Right now we are in beta phase 2.0.0b_X_. We'll shift to release candidate 2.0.0rc_X_ around the time the paper is being reviewed, and a full release 2.0.0 sometime after the paper is published. Subsequently, we'll need to iterate version numbers every time we push to PyPi or Anaconda.

Semantic Versioning Summary

Given a version number MAJOR.MINOR.PATCH, increment the:

  1. MAJOR version when you make incompatible API changes,
  2. MINOR version when you add functionality in a backwards-compatible manner, and
  3. PATCH version when you make backwards-compatible bug fixes.

Additional labels for pre-release and build metadata are available as extensions to the MAJOR.MINOR.PATCH format.

Ideally, every validated pull request to the main branch would increment the version number, and there is probably some software available to help automate that. Minimally, we will need to manually increment the version number whenever we introduce a change that requires reformatting/upgrading the input files.
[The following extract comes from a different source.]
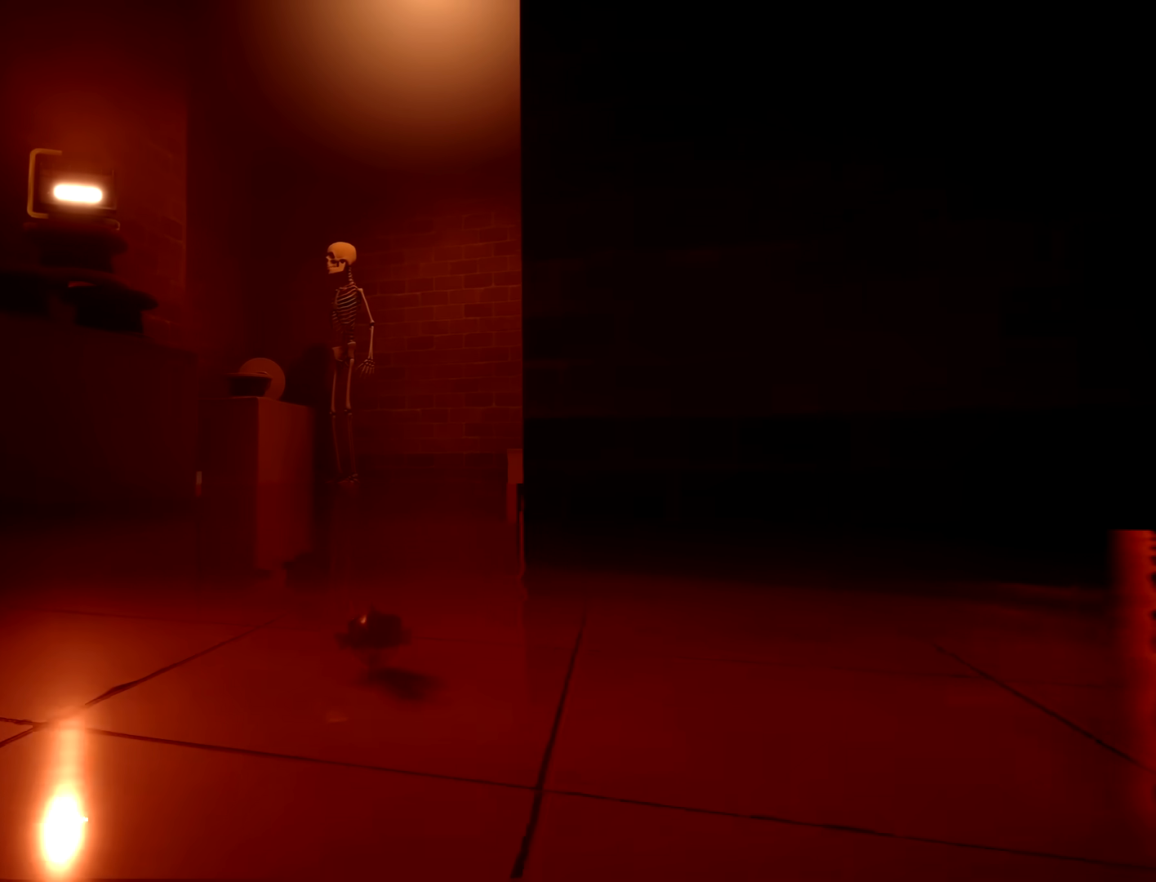
{"dt_ms": 500, "buttons": [], "left_stick": "up-right", "right_stick": "center", "button_events": []}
Typically, those changes would increment MINOR, but we are currently in beta stage, so we are incrementing the beta suffix

We also have an option to use developer versions *2.0.0dev_X_ for playing around with things that are primarily meant for other developers, but I don't know if that will offer any benefit over feature-specific git branches.

Does anyone have questions, comments, amendments or counter-proposals?